#### Texto para leitura:
================================
Black Book, mesmo ao tratar de uma aventura fantástica bastante calcada em narrativas tradicionais e de traçar muitos paralelos com a tão conhecida jornada do herói, não é um jogo de fantasia dos mais tradicionais, contudo. Sim, temos uma protagonista que luta pela alma da pessoa que ama e que para isso precisa enfrentar perigos e demônios, mas essa não é, definitivamente, uma história do bem contra o mal, contando com um sistema de moralidade – literalmente um contador de pequenos pecados, por assim dizer – que foge do maniqueísmo barato ou mesmo daqueles sistemas de karma onde você decide pelo comportamento, não pelas consequências. Nossa heroína, aqui, está o tempo todo no limiar entre o que acredita e o que precisa fazer, e nossas escolhas (mesmo algumas que não damos tanta importância naquele momento) trazem consequências importantes – as vezes, inesperadas e improváveis – e algumas ajudam a moldar o final do jogo.
A instabilidade do suporte ao jogador também transbordam para o jogo, e alguns sistemas acabam ficando tão confusos que algumas passagens acabam parecendo muito mais difíceis do que outras não só por exigirem um nível de habilidade muito mais preciso do que cobrava antes, mas principalmente porque nem sempre sabemos onde estamos falhando e como resolver. Não é raro que estejamos avançando com tranquilidade e em algum ponto acabe tropeçando e enroscando sem saber como seguir. Exatamente por isso, por mais detalhado e, as vezes, cansativo que seja acompanhar tutoriais e guias, eles podem ser fundamentais em pontos muito adiante. A dica é: mesmo que não acredite não precisar, inicialmente, de tantas informações, aprenda bem cada sistema do jogo e cada efeito dos novos encantamentos. Mesmo assim, haverá passagens onde o bom e velho modo empírico de se aprender pelo erro será necessário, e que bom que o game não economiza nos checkpoints de carregamento quase imediato.
Black Book é, portanto, um jogo, de várias maneiras, bastante surpreendente e pouco comum, ainda que seja um verdadeiro amálgama de outras coisas que já vimos antes. É um RPG por turnos, que usa mecânicas de cardgames e que se desenvolve narrativamente com um bom visual novel, com passagens pontuais de exploração e gerenciamento de recursos. Talvez exagere um pouco ao adicionar mecânicas periféricas, como um outro jogo de cartas e a gestão de capangas demoníacos, mas é louvável que a produção tenha se proposto a ser muito mais do que uma ideia e, na média, tem mais acertos do que tropeços. Se o título parte do clichê e a premissa de uma bruxa aprendiz que precisa lidar com um livro ancestral (que lembra até mesmo a Feiticeira Escarlate da minisérie WandaVision, da Marvel/Disney), o resultado final mostra que dá pra ser algo muito diferente do que estávamos esperando e do que estamos acostumados. Que bom!
================================
#### Material fornecido:
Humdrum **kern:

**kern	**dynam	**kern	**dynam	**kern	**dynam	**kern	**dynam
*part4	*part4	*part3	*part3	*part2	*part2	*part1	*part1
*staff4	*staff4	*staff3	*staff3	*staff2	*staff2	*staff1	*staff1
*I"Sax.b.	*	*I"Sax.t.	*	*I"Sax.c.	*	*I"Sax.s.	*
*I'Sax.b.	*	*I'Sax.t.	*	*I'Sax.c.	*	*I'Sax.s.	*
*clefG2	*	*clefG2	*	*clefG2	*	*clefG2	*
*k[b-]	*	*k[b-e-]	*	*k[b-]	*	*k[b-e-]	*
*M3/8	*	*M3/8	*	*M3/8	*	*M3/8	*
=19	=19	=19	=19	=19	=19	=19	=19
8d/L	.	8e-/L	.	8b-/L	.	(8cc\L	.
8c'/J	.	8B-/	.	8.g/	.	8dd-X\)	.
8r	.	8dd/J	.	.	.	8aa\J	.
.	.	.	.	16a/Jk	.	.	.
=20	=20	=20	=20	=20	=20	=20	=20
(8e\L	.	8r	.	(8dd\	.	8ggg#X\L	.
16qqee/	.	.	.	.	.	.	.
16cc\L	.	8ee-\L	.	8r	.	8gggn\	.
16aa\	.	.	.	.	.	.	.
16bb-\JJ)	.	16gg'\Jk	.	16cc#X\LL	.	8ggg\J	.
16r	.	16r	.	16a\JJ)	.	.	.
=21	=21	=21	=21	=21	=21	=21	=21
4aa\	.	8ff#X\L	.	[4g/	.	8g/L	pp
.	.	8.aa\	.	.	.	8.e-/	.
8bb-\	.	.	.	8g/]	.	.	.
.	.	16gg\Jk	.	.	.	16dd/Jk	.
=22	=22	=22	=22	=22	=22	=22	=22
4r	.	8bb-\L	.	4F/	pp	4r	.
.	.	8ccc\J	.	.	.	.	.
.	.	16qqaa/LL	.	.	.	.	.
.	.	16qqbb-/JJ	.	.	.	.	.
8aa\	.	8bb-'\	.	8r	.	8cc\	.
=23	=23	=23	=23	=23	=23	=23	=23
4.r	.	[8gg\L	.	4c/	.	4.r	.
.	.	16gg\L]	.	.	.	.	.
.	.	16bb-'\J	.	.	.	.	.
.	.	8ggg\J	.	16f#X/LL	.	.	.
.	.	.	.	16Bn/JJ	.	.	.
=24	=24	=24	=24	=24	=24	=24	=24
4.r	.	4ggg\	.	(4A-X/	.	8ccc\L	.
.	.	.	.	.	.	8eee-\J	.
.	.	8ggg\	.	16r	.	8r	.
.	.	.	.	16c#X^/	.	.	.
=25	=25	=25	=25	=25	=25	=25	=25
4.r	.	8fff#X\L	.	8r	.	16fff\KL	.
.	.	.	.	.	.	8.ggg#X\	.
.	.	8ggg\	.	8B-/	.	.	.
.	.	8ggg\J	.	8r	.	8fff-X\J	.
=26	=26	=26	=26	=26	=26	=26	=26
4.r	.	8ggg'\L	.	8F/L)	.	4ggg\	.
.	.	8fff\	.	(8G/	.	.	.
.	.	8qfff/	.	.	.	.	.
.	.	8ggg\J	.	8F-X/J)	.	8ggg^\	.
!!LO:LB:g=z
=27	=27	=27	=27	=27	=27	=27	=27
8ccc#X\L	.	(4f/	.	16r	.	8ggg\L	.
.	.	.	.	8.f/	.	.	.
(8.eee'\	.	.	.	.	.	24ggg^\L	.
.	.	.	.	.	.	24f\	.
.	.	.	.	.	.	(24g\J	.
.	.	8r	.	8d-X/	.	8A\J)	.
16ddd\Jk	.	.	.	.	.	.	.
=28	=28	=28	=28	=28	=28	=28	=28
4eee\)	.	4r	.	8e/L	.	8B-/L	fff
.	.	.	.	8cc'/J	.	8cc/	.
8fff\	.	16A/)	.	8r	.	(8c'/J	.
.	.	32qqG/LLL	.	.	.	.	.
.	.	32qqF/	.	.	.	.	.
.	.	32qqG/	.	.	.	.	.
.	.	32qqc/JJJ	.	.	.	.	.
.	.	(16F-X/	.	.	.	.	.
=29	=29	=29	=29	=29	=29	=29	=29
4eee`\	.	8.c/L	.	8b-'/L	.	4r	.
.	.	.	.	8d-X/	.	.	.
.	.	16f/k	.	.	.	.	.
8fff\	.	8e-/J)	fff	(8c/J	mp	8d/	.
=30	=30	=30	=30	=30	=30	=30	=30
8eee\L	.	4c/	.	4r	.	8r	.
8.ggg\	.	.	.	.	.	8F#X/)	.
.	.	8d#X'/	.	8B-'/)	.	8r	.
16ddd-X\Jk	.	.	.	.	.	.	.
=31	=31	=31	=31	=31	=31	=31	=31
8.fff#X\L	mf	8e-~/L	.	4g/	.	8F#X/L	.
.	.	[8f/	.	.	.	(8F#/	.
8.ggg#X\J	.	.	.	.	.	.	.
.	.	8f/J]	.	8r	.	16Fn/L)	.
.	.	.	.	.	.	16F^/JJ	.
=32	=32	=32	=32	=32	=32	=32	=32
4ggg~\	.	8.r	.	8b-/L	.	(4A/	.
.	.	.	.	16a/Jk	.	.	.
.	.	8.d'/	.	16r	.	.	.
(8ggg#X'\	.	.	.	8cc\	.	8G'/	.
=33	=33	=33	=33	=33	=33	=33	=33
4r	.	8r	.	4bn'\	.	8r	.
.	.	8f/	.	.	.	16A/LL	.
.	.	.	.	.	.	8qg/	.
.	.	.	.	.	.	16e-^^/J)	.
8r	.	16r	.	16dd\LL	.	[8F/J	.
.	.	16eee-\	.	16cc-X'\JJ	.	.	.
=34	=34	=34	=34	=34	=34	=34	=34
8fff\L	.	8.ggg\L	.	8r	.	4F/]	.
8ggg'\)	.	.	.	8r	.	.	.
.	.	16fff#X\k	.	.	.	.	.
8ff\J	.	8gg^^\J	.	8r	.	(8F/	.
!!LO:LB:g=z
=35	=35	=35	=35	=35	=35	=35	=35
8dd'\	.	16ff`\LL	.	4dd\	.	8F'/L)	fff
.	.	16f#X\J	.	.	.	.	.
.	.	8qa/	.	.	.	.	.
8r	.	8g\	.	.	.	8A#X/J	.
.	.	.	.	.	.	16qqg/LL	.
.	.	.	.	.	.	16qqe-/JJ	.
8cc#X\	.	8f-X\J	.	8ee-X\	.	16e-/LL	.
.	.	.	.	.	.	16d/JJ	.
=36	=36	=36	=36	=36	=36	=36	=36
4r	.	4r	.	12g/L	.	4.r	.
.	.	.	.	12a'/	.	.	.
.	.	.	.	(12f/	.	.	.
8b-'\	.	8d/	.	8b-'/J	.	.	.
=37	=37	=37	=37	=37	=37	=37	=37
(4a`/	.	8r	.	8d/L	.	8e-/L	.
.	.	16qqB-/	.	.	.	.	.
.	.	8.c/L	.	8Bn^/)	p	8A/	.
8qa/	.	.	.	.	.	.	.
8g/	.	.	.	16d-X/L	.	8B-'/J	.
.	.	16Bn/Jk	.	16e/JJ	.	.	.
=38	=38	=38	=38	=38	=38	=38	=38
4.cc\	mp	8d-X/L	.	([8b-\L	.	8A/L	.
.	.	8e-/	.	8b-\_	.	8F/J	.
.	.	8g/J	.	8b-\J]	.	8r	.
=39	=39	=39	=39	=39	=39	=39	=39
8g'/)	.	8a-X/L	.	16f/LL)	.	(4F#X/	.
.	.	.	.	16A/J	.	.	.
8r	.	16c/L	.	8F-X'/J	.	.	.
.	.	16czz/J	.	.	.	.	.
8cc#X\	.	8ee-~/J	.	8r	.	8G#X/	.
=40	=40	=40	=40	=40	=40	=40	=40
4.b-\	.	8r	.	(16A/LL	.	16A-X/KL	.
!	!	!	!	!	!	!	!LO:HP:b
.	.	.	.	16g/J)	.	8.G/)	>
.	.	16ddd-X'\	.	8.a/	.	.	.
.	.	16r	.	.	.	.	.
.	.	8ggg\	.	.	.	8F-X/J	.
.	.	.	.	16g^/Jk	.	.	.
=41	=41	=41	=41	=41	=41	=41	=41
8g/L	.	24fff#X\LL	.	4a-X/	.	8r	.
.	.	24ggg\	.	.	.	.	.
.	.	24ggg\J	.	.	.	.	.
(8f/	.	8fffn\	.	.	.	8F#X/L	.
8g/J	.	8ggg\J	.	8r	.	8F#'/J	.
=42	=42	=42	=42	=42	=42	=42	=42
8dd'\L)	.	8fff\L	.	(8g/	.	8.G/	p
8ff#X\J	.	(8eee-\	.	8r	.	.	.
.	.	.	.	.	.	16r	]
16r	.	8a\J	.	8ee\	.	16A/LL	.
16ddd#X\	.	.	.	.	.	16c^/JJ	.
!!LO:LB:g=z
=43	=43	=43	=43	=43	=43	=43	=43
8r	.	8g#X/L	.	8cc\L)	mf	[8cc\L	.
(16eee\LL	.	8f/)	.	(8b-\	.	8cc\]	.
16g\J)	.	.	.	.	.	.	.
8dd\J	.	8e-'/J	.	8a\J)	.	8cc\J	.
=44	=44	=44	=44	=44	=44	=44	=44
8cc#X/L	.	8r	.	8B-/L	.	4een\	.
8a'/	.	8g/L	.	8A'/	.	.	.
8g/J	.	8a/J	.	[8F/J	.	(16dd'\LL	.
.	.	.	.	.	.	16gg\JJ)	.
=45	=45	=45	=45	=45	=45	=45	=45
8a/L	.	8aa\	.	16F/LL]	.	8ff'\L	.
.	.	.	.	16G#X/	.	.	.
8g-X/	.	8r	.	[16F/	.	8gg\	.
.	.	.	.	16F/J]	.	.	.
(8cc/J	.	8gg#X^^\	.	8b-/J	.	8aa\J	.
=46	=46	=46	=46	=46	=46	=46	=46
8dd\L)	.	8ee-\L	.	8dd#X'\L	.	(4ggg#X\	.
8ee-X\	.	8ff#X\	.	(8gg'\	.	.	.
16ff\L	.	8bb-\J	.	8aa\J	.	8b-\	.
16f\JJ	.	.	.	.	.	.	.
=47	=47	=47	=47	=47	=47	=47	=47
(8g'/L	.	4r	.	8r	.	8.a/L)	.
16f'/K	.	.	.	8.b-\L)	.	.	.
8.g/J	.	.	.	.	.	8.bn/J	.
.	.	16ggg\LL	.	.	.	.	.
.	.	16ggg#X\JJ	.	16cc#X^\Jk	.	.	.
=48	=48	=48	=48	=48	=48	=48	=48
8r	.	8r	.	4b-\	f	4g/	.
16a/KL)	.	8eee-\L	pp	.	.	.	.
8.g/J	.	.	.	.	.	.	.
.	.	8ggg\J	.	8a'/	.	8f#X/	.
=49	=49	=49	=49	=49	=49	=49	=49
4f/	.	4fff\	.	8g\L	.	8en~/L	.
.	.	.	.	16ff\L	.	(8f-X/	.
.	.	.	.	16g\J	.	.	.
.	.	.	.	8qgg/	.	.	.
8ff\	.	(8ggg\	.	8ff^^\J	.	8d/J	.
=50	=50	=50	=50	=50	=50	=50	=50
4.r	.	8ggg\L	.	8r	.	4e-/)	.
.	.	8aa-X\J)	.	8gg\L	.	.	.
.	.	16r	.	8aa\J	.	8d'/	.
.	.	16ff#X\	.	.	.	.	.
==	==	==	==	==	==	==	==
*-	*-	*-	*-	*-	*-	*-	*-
================================
#### Instrução da tarefa 1:
No texto sobre Black Book, em que o jogo não economiza, segundo o autor?
#### Instrução da tarefa 2:
Liste os gêneros e as mecânicas que o texto sobre Black Book cita na frase que começa com "É um RPG por turnos".
#### Instrução da tarefa 3:
Por favor, reescreva de forma mais breve o parágrafo do texto sobre Black Book que começa com "A instabilidade do suporte ao jogador", mantendo os fatos principais.

#### Resposta escrita 1:
Nos checkpoints de carregamento quase imediato.

#### Resposta escrita 2:
- RPG por turnos
- Mecânicas de cardgames
- Visual novel
- Exploração
- Gerenciamento de recursos

#### Resposta escrita 3:
A instabilidade do suporte ao jogador afeta o próprio jogo. Alguns sistemas ficam confusos, e certas passagens parecem bem mais difíceis: exigem mais precisão e, sobretudo, nem sempre se sabe onde se está falhando. É comum avançar com tranquilidade e, de repente, travar sem saber como seguir. Por isso, tutoriais e guias, mesmo detalhados e cansativos, podem ser fundamentais mais adiante. A recomendação é aprender bem cada sistema e o efeito de cada novo encantamento. Ainda assim, algumas passagens exigirão tentativa e erro, e os checkpoints de carregamento quase imediato ajudam nisso.